During World War I, McKinney was chair of sales of the Woman's Division in McCracken County for all the loan campaigns; chair of War Savings Stamp sales for the county districts of McCracken County; recording secretary of the Woman's Division of McCracken County's Council of National Defense; member of the Speaker's Bureau, of the Home Service Department of the McCracken County Red Cross; and chair of the UDC Red Cross Unit.

==Personal life==
On November 26, 1901, in St. Paul's Episcopal Church at Hickman, she married Roy Weaks McKinney. They had two children, Elizabeth and Roy, who died in infancy.

Roy Weaks McKinney was born in Caldwell County, Kentucky, May 3, 1875, a son of James W. McKinney, who was president of the Cadiz Bank in Trigg County, Kentucky, where for many years he was a prominent democrat and at one time, represented the county in the Kentucky General Assembly.

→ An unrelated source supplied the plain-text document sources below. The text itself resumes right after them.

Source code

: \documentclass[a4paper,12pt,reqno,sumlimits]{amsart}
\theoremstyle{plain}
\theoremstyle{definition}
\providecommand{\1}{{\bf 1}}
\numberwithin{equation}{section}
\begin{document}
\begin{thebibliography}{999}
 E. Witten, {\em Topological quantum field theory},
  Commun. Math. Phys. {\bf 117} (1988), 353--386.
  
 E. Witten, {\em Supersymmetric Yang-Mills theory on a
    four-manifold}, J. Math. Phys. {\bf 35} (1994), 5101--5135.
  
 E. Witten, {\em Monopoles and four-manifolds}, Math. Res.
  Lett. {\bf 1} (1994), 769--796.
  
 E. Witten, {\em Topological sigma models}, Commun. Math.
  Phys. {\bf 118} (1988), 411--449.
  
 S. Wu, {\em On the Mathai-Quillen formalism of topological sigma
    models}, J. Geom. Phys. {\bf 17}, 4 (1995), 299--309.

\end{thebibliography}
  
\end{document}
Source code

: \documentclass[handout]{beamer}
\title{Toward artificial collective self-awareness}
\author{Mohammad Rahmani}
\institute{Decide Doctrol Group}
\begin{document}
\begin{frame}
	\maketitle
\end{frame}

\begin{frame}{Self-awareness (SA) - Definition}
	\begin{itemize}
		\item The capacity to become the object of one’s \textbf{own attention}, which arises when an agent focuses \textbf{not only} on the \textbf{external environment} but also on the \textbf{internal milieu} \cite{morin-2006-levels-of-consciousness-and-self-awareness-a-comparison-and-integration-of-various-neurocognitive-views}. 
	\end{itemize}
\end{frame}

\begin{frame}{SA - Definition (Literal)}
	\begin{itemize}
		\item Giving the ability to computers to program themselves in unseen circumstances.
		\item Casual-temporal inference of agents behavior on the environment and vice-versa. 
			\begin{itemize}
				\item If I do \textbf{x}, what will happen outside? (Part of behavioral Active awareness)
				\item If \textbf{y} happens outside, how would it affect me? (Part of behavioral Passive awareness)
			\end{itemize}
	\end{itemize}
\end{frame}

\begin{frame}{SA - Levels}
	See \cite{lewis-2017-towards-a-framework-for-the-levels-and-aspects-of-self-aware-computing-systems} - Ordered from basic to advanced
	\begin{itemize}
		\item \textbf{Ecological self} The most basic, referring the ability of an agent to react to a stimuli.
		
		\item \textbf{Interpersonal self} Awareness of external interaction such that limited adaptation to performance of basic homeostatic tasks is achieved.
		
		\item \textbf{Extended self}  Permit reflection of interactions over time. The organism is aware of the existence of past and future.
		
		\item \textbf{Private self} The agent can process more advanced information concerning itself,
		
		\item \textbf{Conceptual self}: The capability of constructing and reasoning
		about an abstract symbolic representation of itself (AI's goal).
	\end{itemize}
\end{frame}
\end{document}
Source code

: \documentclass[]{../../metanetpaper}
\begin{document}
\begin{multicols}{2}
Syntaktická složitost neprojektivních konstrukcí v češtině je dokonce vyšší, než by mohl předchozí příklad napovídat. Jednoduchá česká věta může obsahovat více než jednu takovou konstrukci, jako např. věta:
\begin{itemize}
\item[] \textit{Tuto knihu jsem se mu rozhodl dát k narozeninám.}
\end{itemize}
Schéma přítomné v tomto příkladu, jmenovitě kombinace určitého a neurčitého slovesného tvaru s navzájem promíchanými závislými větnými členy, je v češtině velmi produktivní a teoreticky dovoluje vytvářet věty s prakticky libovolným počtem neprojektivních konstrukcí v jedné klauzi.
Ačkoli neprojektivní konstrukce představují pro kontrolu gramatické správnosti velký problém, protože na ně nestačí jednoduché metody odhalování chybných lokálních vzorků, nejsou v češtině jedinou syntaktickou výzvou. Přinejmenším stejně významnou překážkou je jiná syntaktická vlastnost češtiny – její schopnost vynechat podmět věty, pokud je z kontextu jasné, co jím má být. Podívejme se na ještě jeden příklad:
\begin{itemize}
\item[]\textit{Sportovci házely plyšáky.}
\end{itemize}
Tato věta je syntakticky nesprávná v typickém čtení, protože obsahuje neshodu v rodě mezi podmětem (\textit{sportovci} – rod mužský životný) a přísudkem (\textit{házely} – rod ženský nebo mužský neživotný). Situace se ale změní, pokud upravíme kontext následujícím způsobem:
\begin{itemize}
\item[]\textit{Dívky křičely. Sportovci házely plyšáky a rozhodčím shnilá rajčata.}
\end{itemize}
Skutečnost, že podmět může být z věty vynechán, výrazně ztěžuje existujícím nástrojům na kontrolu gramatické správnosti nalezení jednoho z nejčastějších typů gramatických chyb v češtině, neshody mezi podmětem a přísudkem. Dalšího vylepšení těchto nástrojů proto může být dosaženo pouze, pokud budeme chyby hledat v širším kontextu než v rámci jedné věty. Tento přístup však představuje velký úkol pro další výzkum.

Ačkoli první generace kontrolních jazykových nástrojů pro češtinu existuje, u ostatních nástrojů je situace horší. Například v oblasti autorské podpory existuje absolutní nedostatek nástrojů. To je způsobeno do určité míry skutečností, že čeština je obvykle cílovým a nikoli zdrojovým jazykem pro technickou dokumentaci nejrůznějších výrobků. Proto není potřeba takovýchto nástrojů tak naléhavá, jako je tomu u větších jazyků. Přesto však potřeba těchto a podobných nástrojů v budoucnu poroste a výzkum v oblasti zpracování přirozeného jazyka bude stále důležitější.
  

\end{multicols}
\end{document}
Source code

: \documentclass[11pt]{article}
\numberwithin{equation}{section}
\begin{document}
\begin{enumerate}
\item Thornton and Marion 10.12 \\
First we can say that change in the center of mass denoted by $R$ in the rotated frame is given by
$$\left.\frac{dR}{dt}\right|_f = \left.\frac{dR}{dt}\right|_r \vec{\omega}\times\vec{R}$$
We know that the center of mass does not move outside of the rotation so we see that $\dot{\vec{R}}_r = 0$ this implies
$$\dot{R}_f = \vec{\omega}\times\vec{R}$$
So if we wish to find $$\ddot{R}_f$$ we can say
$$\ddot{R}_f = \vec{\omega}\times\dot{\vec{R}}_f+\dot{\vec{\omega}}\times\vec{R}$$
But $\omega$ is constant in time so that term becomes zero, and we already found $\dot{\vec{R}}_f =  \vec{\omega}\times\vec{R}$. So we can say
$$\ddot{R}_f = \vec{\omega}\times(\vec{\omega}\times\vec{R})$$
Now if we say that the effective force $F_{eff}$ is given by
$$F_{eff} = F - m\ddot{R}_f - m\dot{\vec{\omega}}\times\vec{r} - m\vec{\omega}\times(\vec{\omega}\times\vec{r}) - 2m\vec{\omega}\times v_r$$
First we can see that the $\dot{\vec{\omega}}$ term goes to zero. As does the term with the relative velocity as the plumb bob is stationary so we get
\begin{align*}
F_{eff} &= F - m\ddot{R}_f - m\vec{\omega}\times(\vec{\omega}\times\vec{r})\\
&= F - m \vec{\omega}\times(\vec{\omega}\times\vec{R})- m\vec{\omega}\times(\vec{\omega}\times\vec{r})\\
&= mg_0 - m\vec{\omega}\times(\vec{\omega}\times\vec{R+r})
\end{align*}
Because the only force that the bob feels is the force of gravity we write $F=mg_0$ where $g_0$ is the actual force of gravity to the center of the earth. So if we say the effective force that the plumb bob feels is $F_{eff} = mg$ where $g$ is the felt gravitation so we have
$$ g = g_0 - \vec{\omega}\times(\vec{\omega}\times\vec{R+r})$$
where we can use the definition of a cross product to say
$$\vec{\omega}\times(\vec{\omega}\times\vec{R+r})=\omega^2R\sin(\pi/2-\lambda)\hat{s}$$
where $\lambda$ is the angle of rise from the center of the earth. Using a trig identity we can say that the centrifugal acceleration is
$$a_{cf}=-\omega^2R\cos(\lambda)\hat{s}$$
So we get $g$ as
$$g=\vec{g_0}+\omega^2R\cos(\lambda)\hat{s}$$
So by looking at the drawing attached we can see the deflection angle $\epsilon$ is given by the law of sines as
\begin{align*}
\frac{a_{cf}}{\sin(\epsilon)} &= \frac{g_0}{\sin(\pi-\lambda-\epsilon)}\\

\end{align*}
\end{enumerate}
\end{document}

James W. McKinney married Elizabeth Weaks, who was born at Tobaccoport, Stewart County, Tennessee, in 1855, and died in Trigg County in 1877. The McKinneys came from Scotland to North Carolina in Colonial times, the first of the family in the U.S. being Barnabas McKinney. His branch of the McKinneys were descended from Clan Macdonald of Sleat, and through them from the MacDonalds of the Isles and also the Sumerleds, a clan with high connections with the reigning house of Scotland in the year 900. Roy McKinney's maternal grandfather, E. P. Weaks, was a prominent business man in Paducah, Kentucky where he died when about eighty years of age. He was president of the firm Weaks Bros. & Company, wholesale grocers. E. P. Weaks married Mary Jane Acree, a descendant of James Brigham, a Revolutionary soldier from Sullivan County, Tennessee. James Brigham gave some of his property for the court house and other buildings in Sullivan County. Roy McKinney was a prominent Paducah businessman, being president of the McKinney-Guedry Company, and a vestry man of Grace Episcopal Church.

McKinney was confirmed by Bishop Thomas Underwood Dudley in St. Paul's Episcopal Church at Hickman, and for many years was identified with church activities. She became a member of Grace Episcopal Church at Paducah. For recreation, she enjoyed motoring.

May Faris McKinney moved to Paducah, Kentucky, after her marriage. She died at her home in this city on December 22, 1959. Interment was at Mount Kenton Cemetery.